Data entries:
== Segment start ==
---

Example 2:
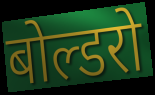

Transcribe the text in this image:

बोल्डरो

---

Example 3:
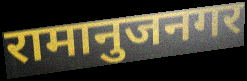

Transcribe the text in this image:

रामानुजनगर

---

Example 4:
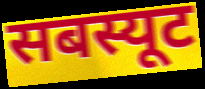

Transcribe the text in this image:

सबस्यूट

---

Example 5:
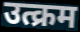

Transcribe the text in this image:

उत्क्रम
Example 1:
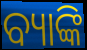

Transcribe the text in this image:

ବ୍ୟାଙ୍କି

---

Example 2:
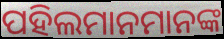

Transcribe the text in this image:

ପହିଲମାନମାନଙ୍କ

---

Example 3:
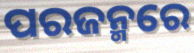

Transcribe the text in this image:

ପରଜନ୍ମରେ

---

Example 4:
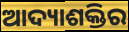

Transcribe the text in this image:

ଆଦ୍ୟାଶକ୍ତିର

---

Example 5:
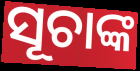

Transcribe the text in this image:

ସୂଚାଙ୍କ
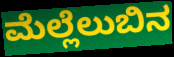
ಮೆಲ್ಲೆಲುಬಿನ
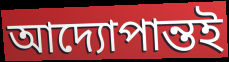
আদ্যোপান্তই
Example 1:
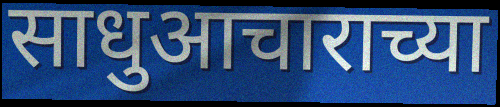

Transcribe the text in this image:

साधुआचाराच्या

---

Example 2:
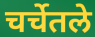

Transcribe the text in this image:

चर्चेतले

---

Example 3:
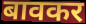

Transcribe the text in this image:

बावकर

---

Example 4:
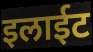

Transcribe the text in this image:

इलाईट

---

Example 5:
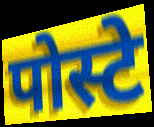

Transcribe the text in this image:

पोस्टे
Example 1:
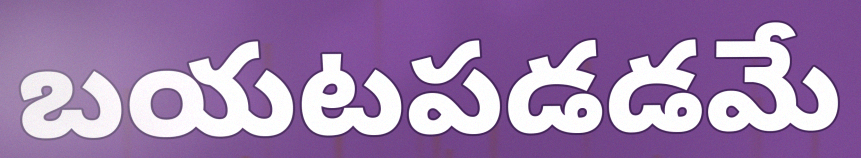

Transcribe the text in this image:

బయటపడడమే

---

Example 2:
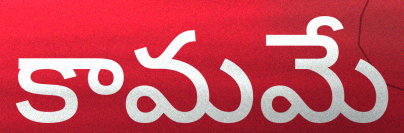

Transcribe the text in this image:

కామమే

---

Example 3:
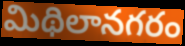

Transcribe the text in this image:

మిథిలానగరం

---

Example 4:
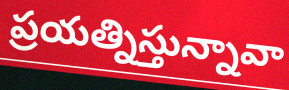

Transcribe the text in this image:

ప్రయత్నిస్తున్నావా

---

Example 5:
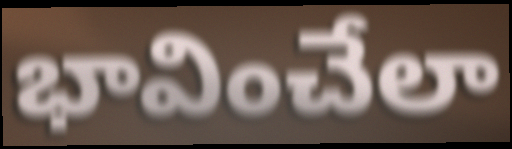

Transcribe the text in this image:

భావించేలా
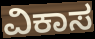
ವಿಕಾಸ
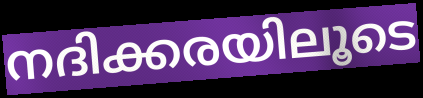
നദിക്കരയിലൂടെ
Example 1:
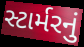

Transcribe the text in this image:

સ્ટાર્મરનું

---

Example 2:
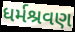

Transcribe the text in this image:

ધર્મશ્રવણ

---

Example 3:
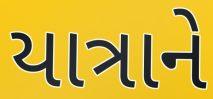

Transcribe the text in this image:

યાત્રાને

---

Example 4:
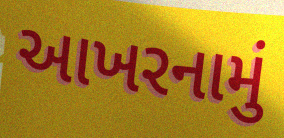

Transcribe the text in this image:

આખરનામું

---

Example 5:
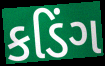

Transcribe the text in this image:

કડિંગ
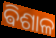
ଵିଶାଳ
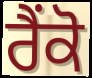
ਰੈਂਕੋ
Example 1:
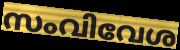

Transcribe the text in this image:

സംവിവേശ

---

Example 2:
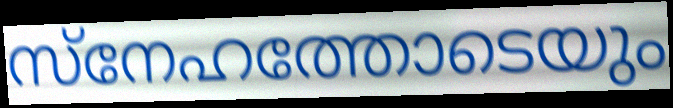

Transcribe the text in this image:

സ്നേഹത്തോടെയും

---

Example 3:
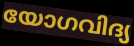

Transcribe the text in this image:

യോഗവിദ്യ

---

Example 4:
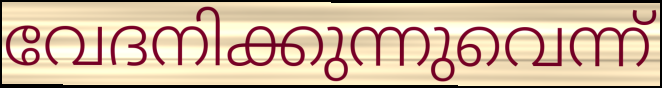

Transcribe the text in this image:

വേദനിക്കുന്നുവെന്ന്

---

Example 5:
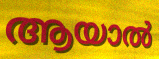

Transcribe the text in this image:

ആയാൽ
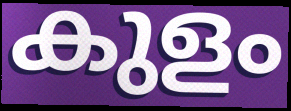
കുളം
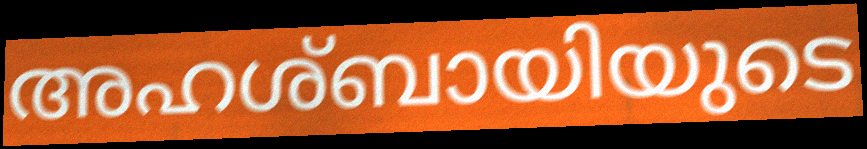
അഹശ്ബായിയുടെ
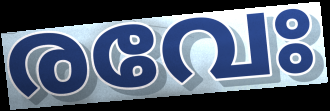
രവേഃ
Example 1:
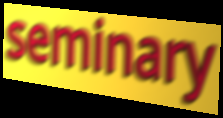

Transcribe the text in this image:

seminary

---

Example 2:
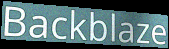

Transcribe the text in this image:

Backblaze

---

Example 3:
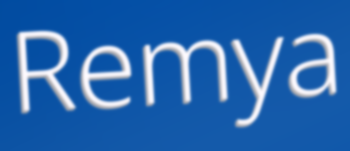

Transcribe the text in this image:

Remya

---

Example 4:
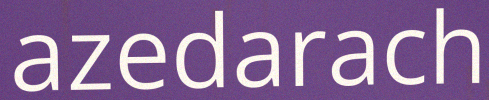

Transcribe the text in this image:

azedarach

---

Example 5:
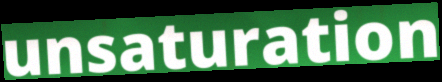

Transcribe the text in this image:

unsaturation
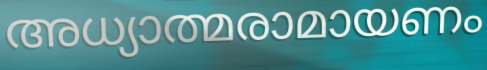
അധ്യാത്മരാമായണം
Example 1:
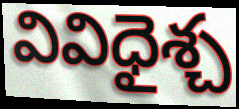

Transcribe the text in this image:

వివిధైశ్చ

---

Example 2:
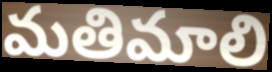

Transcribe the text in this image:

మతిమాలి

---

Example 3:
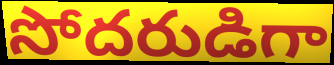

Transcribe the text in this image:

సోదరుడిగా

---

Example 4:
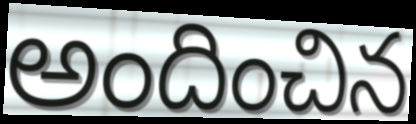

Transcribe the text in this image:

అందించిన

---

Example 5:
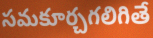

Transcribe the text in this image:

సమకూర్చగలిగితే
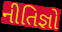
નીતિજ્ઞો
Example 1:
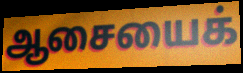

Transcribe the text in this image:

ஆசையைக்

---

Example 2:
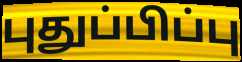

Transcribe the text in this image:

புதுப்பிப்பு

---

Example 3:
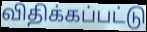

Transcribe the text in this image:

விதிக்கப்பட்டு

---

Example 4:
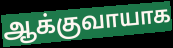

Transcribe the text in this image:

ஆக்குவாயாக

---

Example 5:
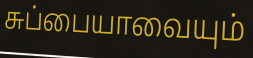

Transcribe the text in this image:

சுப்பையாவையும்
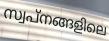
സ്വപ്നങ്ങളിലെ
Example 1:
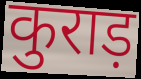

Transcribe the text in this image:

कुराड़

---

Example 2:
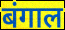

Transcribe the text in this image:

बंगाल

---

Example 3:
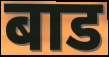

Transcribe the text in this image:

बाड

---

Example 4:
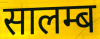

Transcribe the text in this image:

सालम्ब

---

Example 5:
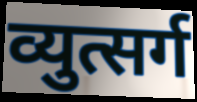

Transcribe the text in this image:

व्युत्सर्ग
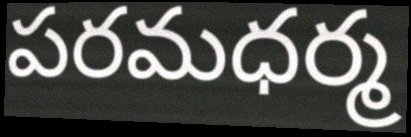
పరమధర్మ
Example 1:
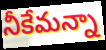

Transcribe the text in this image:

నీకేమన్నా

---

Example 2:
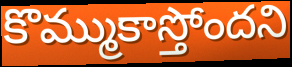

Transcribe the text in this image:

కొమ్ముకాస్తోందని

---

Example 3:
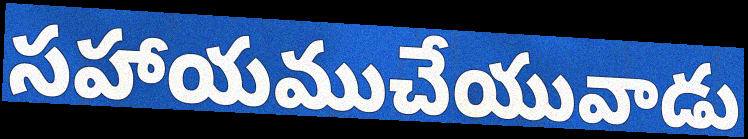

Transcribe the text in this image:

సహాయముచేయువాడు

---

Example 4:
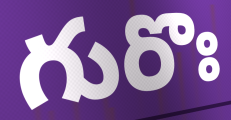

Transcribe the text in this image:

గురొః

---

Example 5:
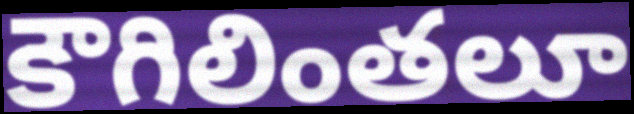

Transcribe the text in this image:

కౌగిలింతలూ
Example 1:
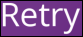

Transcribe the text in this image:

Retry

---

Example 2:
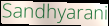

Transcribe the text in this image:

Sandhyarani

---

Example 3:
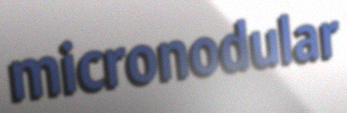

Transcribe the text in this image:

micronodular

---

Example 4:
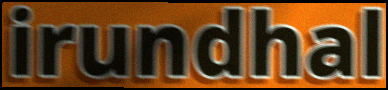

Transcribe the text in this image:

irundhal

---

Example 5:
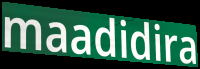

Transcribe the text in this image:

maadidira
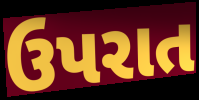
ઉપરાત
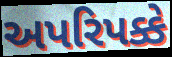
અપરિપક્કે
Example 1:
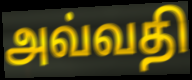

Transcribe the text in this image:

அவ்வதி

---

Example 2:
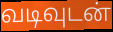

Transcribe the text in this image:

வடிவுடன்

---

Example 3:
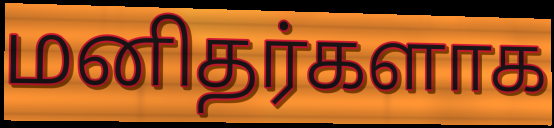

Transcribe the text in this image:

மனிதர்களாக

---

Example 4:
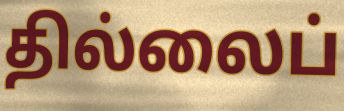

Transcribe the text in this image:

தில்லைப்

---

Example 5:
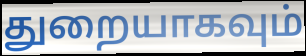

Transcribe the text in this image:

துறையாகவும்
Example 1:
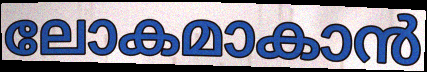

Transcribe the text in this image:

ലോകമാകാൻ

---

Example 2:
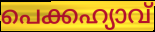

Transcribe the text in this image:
== Segment end ==
How to complete this task ->
All of the entries above are to be written out exactly, with no pictures.

Answer to this exercise ->
---

Example 2:

Transcribe the text in this image:

बोल्डरो

---

Example 3:

Transcribe the text in this image:

रामानुजनगर

---

Example 4:

Transcribe the text in this image:

सबस्यूट

---

Example 5:

Transcribe the text in this image:

उत्क्रम
Example 1:

Transcribe the text in this image:

ବ୍ୟାଙ୍କି

---

Example 2:

Transcribe the text in this image:

ପହିଲମାନମାନଙ୍କ

---

Example 3:

Transcribe the text in this image:

ପରଜନ୍ମରେ

---

Example 4:

Transcribe the text in this image:

ଆଦ୍ୟାଶକ୍ତିର

---

Example 5:

Transcribe the text in this image:

ସୂଚାଙ୍କ
ಮೆಲ್ಲೆಲುಬಿನ
আদ্যোপান্তই
Example 1:

Transcribe the text in this image:

साधुआचाराच्या

---

Example 2:

Transcribe the text in this image:

चर्चेतले

---

Example 3:

Transcribe the text in this image:

बावकर

---

Example 4:

Transcribe the text in this image:

इलाईट

---

Example 5:

Transcribe the text in this image:

पोस्टे
Example 1:

Transcribe the text in this image:

బయటపడడమే

---

Example 2:

Transcribe the text in this image:

కామమే

---

Example 3:

Transcribe the text in this image:

మిథిలానగరం

---

Example 4:

Transcribe the text in this image:

ప్రయత్నిస్తున్నావా

---

Example 5:

Transcribe the text in this image:

భావించేలా
ವಿಕಾಸ
നദിക്കരയിലൂടെ
Example 1:

Transcribe the text in this image:

સ્ટાર્મરનું

---

Example 2:

Transcribe the text in this image:

ધર્મશ્રવણ

---

Example 3:

Transcribe the text in this image:

યાત્રાને

---

Example 4:

Transcribe the text in this image:

આખરનામું

---

Example 5:

Transcribe the text in this image:

કડિંગ
ଵିଶାଳ
ਰੈਂਕੋ
Example 1:

Transcribe the text in this image:

സംവിവേശ

---

Example 2:

Transcribe the text in this image:

സ്നേഹത്തോടെയും

---

Example 3:

Transcribe the text in this image:

യോഗവിദ്യ

---

Example 4:

Transcribe the text in this image:

വേദനിക്കുന്നുവെന്ന്

---

Example 5:

Transcribe the text in this image:

ആയാൽ
കുളം
അഹശ്ബായിയുടെ
രവേഃ
Example 1:

Transcribe the text in this image:

seminary

---

Example 2:

Transcribe the text in this image:

Backblaze

---

Example 3:

Transcribe the text in this image:

Remya

---

Example 4:

Transcribe the text in this image:

azedarach

---

Example 5:

Transcribe the text in this image:

unsaturation
അധ്യാത്മരാമായണം
Example 1:

Transcribe the text in this image:

వివిధైశ్చ

---

Example 2:

Transcribe the text in this image:

మతిమాలి

---

Example 3:

Transcribe the text in this image:

సోదరుడిగా

---

Example 4:

Transcribe the text in this image:

అందించిన

---

Example 5:

Transcribe the text in this image:

సమకూర్చగలిగితే
નીતિજ્ઞો
Example 1:

Transcribe the text in this image:

ஆசையைக்

---

Example 2:

Transcribe the text in this image:

புதுப்பிப்பு

---

Example 3:

Transcribe the text in this image:

விதிக்கப்பட்டு

---

Example 4:

Transcribe the text in this image:

ஆக்குவாயாக

---

Example 5:

Transcribe the text in this image:

சுப்பையாவையும்
സ്വപ്നങ്ങളിലെ
Example 1:

Transcribe the text in this image:

कुराड़

---

Example 2:

Transcribe the text in this image:

बंगाल

---

Example 3:

Transcribe the text in this image:

बाड

---

Example 4:

Transcribe the text in this image:

सालम्ब

---

Example 5:

Transcribe the text in this image:

व्युत्सर्ग
పరమధర్మ
Example 1:

Transcribe the text in this image:

నీకేమన్నా

---

Example 2:

Transcribe the text in this image:

కొమ్ముకాస్తోందని

---

Example 3:

Transcribe the text in this image:

సహాయముచేయువాడు

---

Example 4:

Transcribe the text in this image:

గురొః

---

Example 5:

Transcribe the text in this image:

కౌగిలింతలూ
Example 1:

Transcribe the text in this image:

Retry

---

Example 2:

Transcribe the text in this image:

Sandhyarani

---

Example 3:

Transcribe the text in this image:

micronodular

---

Example 4:

Transcribe the text in this image:

irundhal

---

Example 5:

Transcribe the text in this image:

maadidira
ઉપરાત
અપરિપક્કે
Example 1:

Transcribe the text in this image:

அவ்வதி

---

Example 2:

Transcribe the text in this image:

வடிவுடன்

---

Example 3:

Transcribe the text in this image:

மனிதர்களாக

---

Example 4:

Transcribe the text in this image:

தில்லைப்

---

Example 5:

Transcribe the text in this image:

துறையாகவும்
Example 1:

Transcribe the text in this image:

ലോകമാകാൻ

---

Example 2:

Transcribe the text in this image:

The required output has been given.